Category: Task Managers
Apple Reminders vs Things 3 for Students
Persona: Student | Focus: You need a task app just for school and exams that is quick to learn and easy to stop using later.
1-Second Verdict
Best choice
Apple Reminders
Best for students who may switch again soon.
Things 3 fails first because it breaks when learning the app takes longer than the term.
Verdict
Apple Reminders wins for students who only need academic task tracking for a term. You can create simple lists for each class and start immediately. Things 3 introduces projects, areas, and planning views that take time to understand. If learning the app takes longer than the term, Things fails first.
Rule: If learning the app takes longer than the term, Things fails first.
Why Apple Reminders fits Students better
Apple Reminders fits this student because the payoff window is too short to absorb a heavy system lightly. Setup time, learning effort, and extra structure all matter more when the need may end soon. Apple Reminders wins by becoming useful quickly enough to justify itself.
Where Things 3 wins
- Things 3 offers more setup depth if the workflow grows into itThe extra structure can become valuable later even if it feels heavy right now.
- Things 3 can add more control to daily coordinationThat matters when the workflow truly needs stronger routing, views, or rules than the winner provides.
- Things 3 handles broader organization once complexity is intentionalThe losing tool's extra layers are not useless, but they pay back only when scale and structure become real needs.
Where Apple Reminders wins
- Apple Reminders becomes useful fast enough to match the short payoff windowThe user can get value now instead of spending too much of the term or season learning the system.
- Apple Reminders keeps day-to-day use lighter during a temporary needThere is less setup and less process to maintain while the time horizon is short.
- Apple Reminders asks for less long-term commitment to its modelThat matters when the need may end before a heavier system has time to pay back its learning cost.
Where each tool can break down
Apple Reminders becomes the wrong fit when the workflow grows beyond what a lighter task system can hold cleanly.
Choose Things 3 if the extra structure has become necessary instead of theoretical.
Things 3 breaks down when its added layers keep showing up as friction during ordinary task use.
Choose Apple Reminders when the lighter model is the real advantage.
When this verdict might flip
This can flip if the deeper structure the loser provides becomes genuinely necessary instead of merely available. Then Things 3 may be worth the added complexity.
Quick decision rules
- Choose Apple Reminders if the main friction is too much structure too early.

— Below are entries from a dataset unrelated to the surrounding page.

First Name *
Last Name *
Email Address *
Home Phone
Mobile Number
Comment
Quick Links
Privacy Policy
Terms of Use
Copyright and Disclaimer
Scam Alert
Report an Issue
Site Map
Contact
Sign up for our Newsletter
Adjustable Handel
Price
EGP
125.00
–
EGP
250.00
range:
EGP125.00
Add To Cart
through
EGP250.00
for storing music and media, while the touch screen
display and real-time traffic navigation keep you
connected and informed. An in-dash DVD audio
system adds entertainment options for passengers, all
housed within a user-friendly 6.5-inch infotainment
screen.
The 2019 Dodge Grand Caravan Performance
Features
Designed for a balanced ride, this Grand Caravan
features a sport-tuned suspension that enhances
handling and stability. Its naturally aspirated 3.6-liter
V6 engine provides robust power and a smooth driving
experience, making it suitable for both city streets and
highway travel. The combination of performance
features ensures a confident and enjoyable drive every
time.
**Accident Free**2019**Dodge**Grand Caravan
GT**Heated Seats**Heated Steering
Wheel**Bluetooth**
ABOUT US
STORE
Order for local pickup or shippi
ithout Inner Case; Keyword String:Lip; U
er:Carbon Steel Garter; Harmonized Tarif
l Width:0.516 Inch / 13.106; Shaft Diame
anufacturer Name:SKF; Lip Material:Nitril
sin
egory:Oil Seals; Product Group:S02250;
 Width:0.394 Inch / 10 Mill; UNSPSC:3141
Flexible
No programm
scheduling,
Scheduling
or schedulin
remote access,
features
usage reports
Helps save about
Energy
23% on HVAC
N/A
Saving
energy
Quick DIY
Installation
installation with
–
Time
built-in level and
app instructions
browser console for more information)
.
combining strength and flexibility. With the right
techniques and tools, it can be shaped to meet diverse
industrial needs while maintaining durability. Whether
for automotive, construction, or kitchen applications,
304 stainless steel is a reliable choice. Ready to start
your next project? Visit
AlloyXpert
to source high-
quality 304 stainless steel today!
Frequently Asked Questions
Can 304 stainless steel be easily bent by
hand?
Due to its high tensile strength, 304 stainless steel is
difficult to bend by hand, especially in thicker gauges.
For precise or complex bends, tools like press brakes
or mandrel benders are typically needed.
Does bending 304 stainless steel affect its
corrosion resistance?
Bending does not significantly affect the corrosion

- Choose Things 3 if the extra depth is actually needed now.
- Avoid Things 3 when the system keeps demanding more thought than the task does.
FAQs
Which tool better matches this priority?
Apple Reminders fits this need better because Apple Reminders becomes useful fast enough to match the short payoff window. Things 3 fails first when learning the app takes longer than the term.

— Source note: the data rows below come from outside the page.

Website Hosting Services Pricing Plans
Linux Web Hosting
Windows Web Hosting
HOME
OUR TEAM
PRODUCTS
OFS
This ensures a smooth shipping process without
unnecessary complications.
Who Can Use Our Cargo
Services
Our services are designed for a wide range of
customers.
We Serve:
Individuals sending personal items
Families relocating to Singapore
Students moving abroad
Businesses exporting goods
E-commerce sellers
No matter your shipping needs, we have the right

When should I choose Things 3 instead?
Choose Things 3 over Apple Reminders when the extra structure has become necessary instead of theoretical. Otherwise, Apple Reminders remains the better fit for this comparison.

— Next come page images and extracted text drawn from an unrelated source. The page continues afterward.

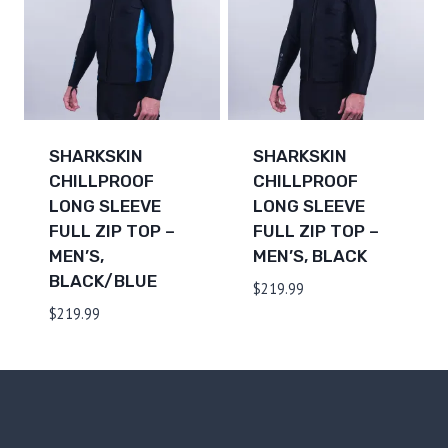
SHARKSKIN
SHARKSKIN
CHILLPROOF
CHILLPROOF
LONG SLEEVE
LONG SLEEVE
FULL ZIP TOP –
FULL ZIP TOP –
MEN’S,
MEN’S, BLACK
BLACK/BLUE
$
219.99
$
219.99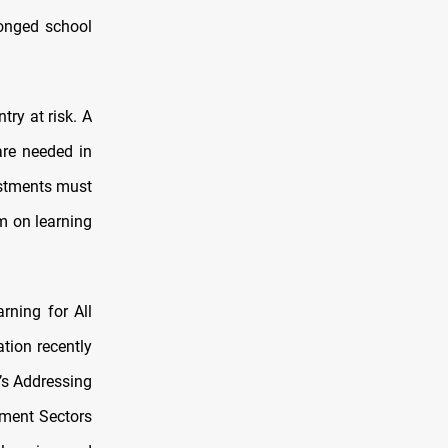
longed school
try at risk. A
are needed in
vestments must
m on learning
rning for All
ation recently
’s Addressing
pment Sectors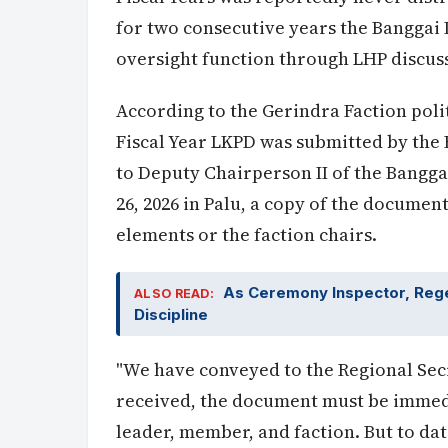
for two consecutive years the Banggai
oversight function through LHP discus
According to the Gerindra Faction poli
Fiscal Year LKPD was submitted by the 
to Deputy Chairperson II of the Bangg
26, 2026 in Palu, a copy of the docume
elements or the faction chairs.
As Ceremony Inspector, Regen
ALSO READ:
Discipline
"We have conveyed to the Regional Secre
received, the document must be immedi
leader, member, and faction. But to dat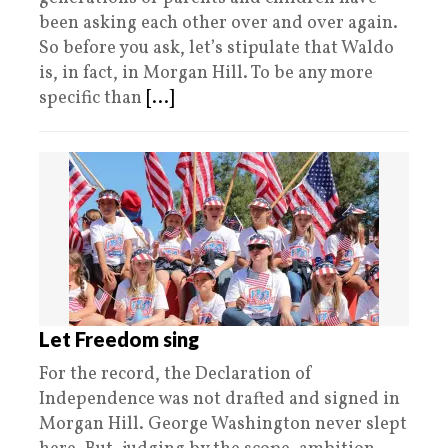
been asking each other over and over again.
So before you ask, let’s stipulate that Waldo
is, in fact, in Morgan Hill. To be any more
specific than
[...]
Let Freedom sing
For the record, the Declaration of
Independence was not drafted and signed in
Morgan Hill. George Washington never slept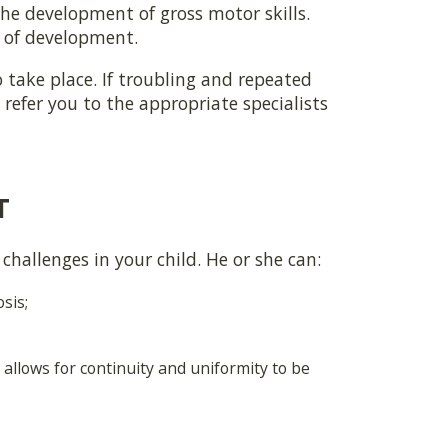
the development of gross motor skills.
e of development.
 take place. If troubling and repeated
refer you to the appropriate specialists
T
challenges in your child. He or she can:
sis;
allows for continuity and uniformity to be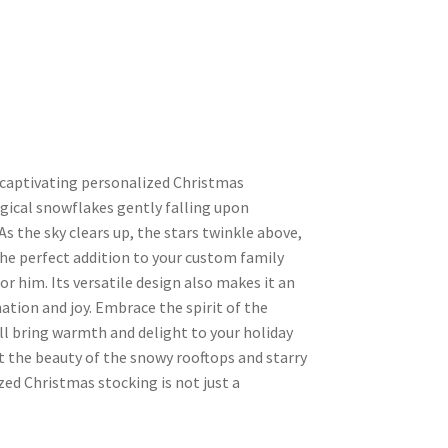
 captivating personalized Christmas
gical snowflakes gently falling upon
 the sky clears up, the stars twinkle above,
 the perfect addition to your custom family
or him. Its versatile design also makes it an
ination and joy. Embrace the spirit of the
l bring warmth and delight to your holiday
et the beauty of the snowy rooftops and starry
zed Christmas stocking is not just a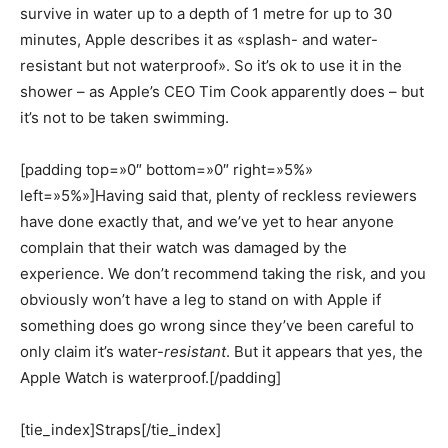
survive in water up to a depth of 1 metre for up to 30
minutes, Apple describes it as «splash- and water-
resistant but not waterproof». So it’s ok to use it in the
shower – as Apple’s CEO Tim Cook apparently does – but
it’s not to be taken swimming.
[padding top=»0″ bottom=»0″ right=»5%»
left=»5%»]Having said that, plenty of reckless reviewers
have done exactly that, and we’ve yet to hear anyone
complain that their watch was damaged by the
experience. We don’t recommend taking the risk, and you
obviously won’t have a leg to stand on with Apple if
something does go wrong since they’ve been careful to
only claim it’s water-
resistant
. But it appears that yes, the
Apple Watch is waterproof.[/padding]
[tie_index]Straps[/tie_index]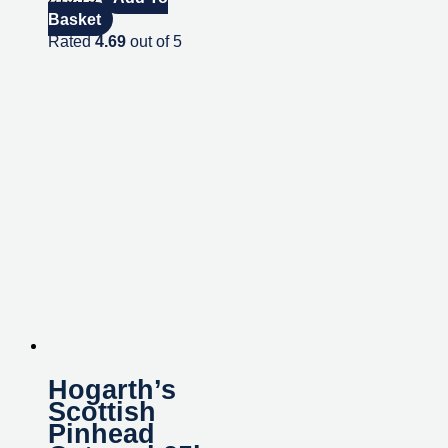
Basket
Rated
4.69
out of 5
Hogarth’s
Scottish
Pinhead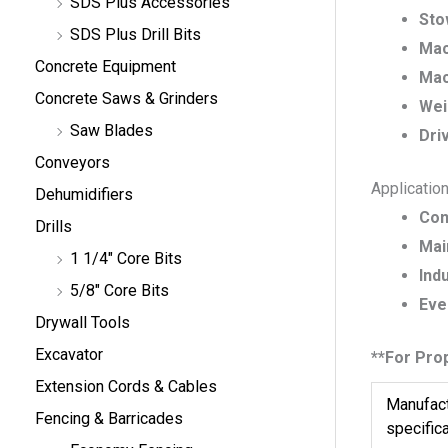
SDS Plus Accessories
Sto
SDS Plus Drill Bits
Mac
Concrete Equipment
Mac
Concrete Saws & Grinders
Wei
Saw Blades
Dri
Conveyors
Applicatio
Dehumidifiers
Con
Drills
Mai
1 1/4" Core Bits
Indu
5/8" Core Bits
Eve
Drywall Tools
Excavator
**For Pro
Extension Cords & Cables
Manufact
Fencing & Barricades
specific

What makes Things 3 fail first here?
Things 3 fails first here when learning the app takes longer than the term. That is the point where Apple Reminders becomes the stronger pick.
Is this verdict only about one feature?
No. Apple Reminders beats Things 3 because Apple Reminders becomes useful fast enough to match the short payoff window, while Things 3 loses once learning the app takes longer than the term.